#### Excerpted text ####

The “Goldilocks factor” in food webs

Eric L Berlow; Ulrich Brose; Neo D Martinez

doi:10.1073/pnas.0800967105

. 2008 Mar 11;105(11):4079–4080. doi: 10.1073/pnas.0800967105

The “Goldilocks factor” in food webs

Eric L Berlow ^*,^†,^‡, Ulrich Brose ^†,^§, Neo D Martinez ^†

PMCID: PMC2393745 PMID: 18334654

In a well known children's tale, the little girl, Goldilocks, nearly gets herself eaten by bears by boldly choosing between the three bears' porridge bowls: one too hot and another too cold. In this issue of PNAS, the article “Size, foraging, and food web structure,” by Petchey et al. (1), tells a similar story of food webs in which predator species choose between prey species that are too large or too small. In doing so, the authors show how an easily observed species trait—body size—can address long-standing ecological questions about who eats whom in complex natural communities. Although previous models explain well the general network properties of food webs, Petchey et al. go further by explaining how the particular links found between species within specific food webs can result from optimal foraging of predators on prey that are neither too large nor too small. Like Goldilocks, optimal predators choose food that is “just right.”

In choosing their food, predators and other consumers create food webs—the feeding networks among species that sustain the life support systems on earth. Ecologists continue to discover fascinating regularities in the structure of this interdependent complexity (2, 3). Elucidating the mechanisms responsible for these regularities is a fundamental step in tackling long-standing questions in ecology that range from “What confers stability to complex ecosystems?” (4) to “How does species loss alter the abundance of other species?” (5). Surprisingly simple rule-based models successfully capture the overall structure of real food webs (2, 6, 7) and enable further theoretical exploration by stochastically generating webs that mimic the overall structure of real webs (6, 8–10). However, such models lack mechanistic explanations for their input parameters and poorly predict the actual links in real food webs. Petchey et al. (1) have synthesized the allometry of body size with optimal foraging theory to address both the first limitation (11), and now the second, by assuming that predators are more efficient at consuming prey that are smaller than themselves, but not too small. This “Goldilocks” model of food choice successfully predicts up to 65% of the feeding links in real food webs, and in doing so helps to solve the notoriously difficult problem of integrating ecology from individuals to ecosystems (Fig. 1).

Fig. 1. — Cross-scale integration from individuals to ecosystems. Petchey *et al.* (1) model organisms' size-based foraging and integrate it with the network structure of food webs (red arrow). This work contributes to a broad research program that uses body size to integrate different levels of trophic organization and interactions (blue arrows).

The specific idea that the network structure of food webs may emerge from optimally foraging individuals is intuitively appealing but technically challenging. Petchey et al.'s (1) two mathematical foraging functions require that three or four parameters be fitted to each food web. Further work is needed to address the unexplained variability in these parameters (up to 26 orders of magnitude) and to reduce the analytical complexity of formulating and fitting them. Nonetheless, an important contribution is their linking of body size to prey-handling times within the foraging functions, both of which factors set upper bounds to predators' prey size. The more successful of the two functions also sets a lower limit to the body sizes of prey species. This concept of consumers feeding on contiguous ranges of prey body masses within boundaries is deeply rooted in foraging theory (12, 13) and is highly consistent with observed food web structure (14). However, this research has lacked the mechanistic bridge between foraging theory and food web topology. Petchey et al. provide this bridge by integrating both the foraging consequences of body size and the energy content of individual prey.

####

■ About this exercise ■
Return the stretch of the food web commentary that begins at the words "Fig. 1. — Cross-scale" and stops after "interactions (blue arrows).", copied word for word. The listing has no connection to the food web commentary.

#### Dataset extract ####

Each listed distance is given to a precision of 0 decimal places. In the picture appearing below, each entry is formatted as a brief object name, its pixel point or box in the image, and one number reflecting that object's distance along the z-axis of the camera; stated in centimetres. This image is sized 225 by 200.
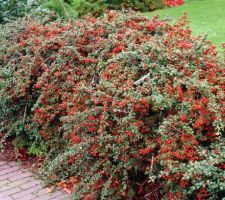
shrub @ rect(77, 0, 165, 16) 1116
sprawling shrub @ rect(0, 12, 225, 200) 328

####

■ Exercise answer ■
Fig. 1. — Cross-scale integration from individuals to ecosystems. Petchey *et al.* (1) model organisms' size-based foraging and integrate it with the network structure of food webs (red arrow). This work contributes to a broad research program that uses body size to integrate different levels of trophic organization and interactions (blue arrows).